● **Task objective**
According to the baseball question-and-answer text, in what year did the expanded two-team wild card format begin?

● **Document extract**
Q: It looks like the second AL wild card team is going to set a record for fewest wins by a team advancing to the postseason. Is that true?

A: The expanded two-team wild card format started in 2012, and since then, the wild card team with the fewest wins was the Astros in 2015 with 86. The Orioles had 93 wins in 2012 and 86 last season. The lowest National League total was 87 by the Giants and Mets last season.

Q: The Nationals aren’t sure when Bryce Harper will return from a knee injury. What are other key injuries and return possibilities?

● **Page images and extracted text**
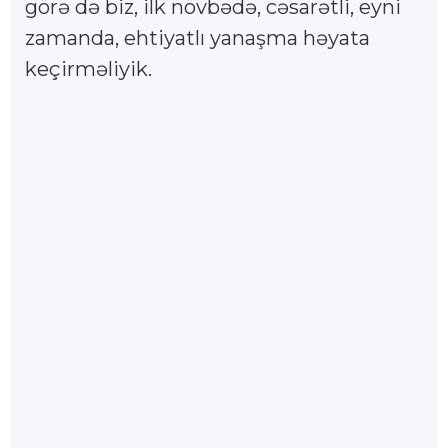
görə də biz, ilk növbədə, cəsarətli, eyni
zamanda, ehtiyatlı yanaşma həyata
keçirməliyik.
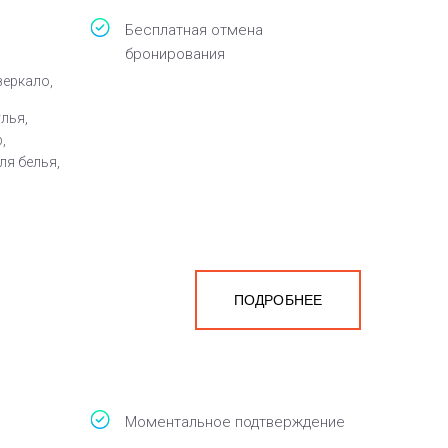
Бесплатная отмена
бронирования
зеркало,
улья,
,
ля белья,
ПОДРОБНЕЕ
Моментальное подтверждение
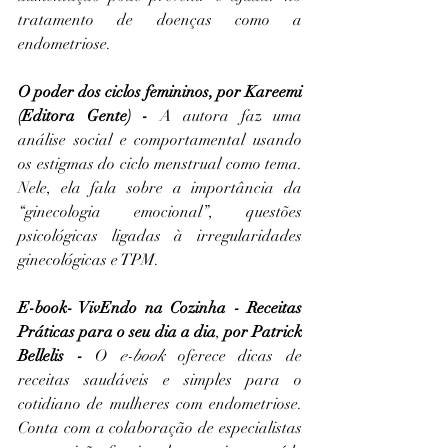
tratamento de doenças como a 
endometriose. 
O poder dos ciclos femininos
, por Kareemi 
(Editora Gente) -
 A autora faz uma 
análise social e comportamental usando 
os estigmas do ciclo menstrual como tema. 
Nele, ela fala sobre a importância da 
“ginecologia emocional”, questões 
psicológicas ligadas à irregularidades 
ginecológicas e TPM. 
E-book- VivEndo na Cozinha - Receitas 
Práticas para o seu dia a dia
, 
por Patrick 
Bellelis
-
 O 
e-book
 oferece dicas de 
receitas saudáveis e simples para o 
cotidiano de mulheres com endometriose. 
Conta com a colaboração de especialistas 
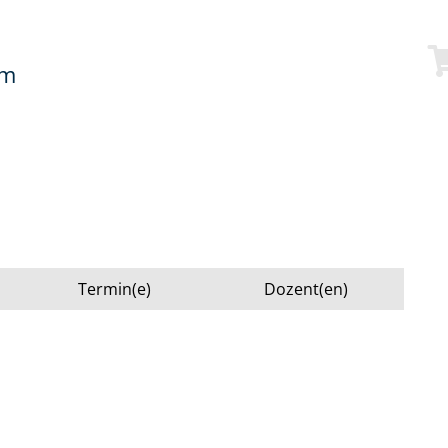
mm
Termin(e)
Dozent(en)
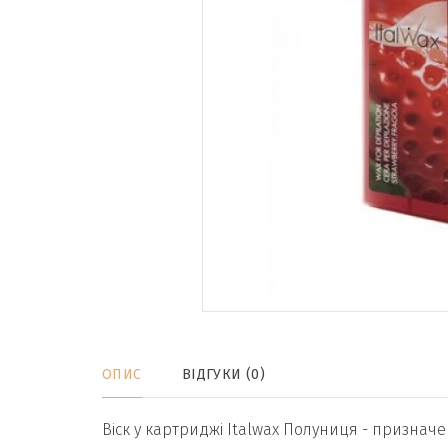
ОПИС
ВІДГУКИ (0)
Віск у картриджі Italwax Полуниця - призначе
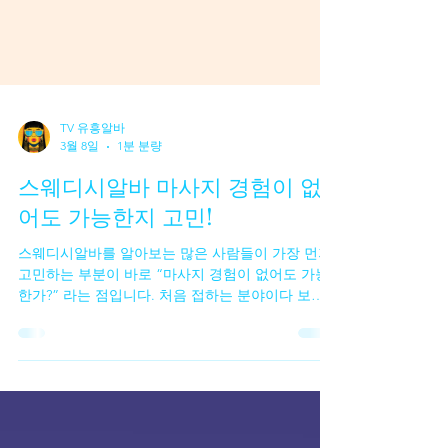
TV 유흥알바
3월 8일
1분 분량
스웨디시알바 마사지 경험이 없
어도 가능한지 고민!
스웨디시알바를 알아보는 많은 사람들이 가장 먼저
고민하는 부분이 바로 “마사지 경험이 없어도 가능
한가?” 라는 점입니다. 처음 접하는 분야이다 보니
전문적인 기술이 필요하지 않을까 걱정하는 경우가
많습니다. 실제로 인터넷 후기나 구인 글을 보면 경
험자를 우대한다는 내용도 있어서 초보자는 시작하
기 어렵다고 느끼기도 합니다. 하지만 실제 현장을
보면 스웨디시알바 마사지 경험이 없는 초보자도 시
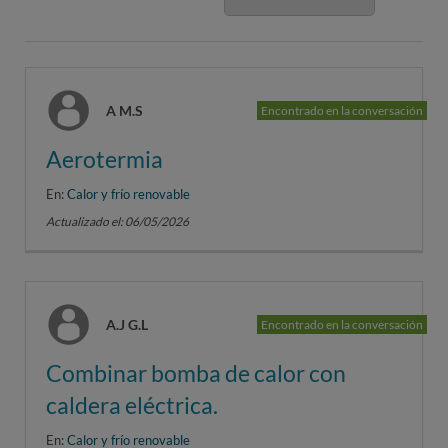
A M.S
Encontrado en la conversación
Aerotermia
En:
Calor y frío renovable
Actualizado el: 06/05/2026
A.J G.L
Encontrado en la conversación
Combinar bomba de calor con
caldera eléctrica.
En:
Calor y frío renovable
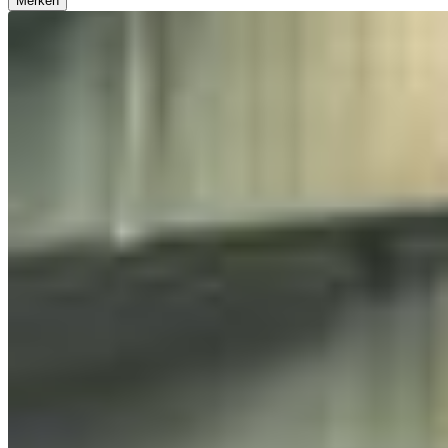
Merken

● **Your response**
2012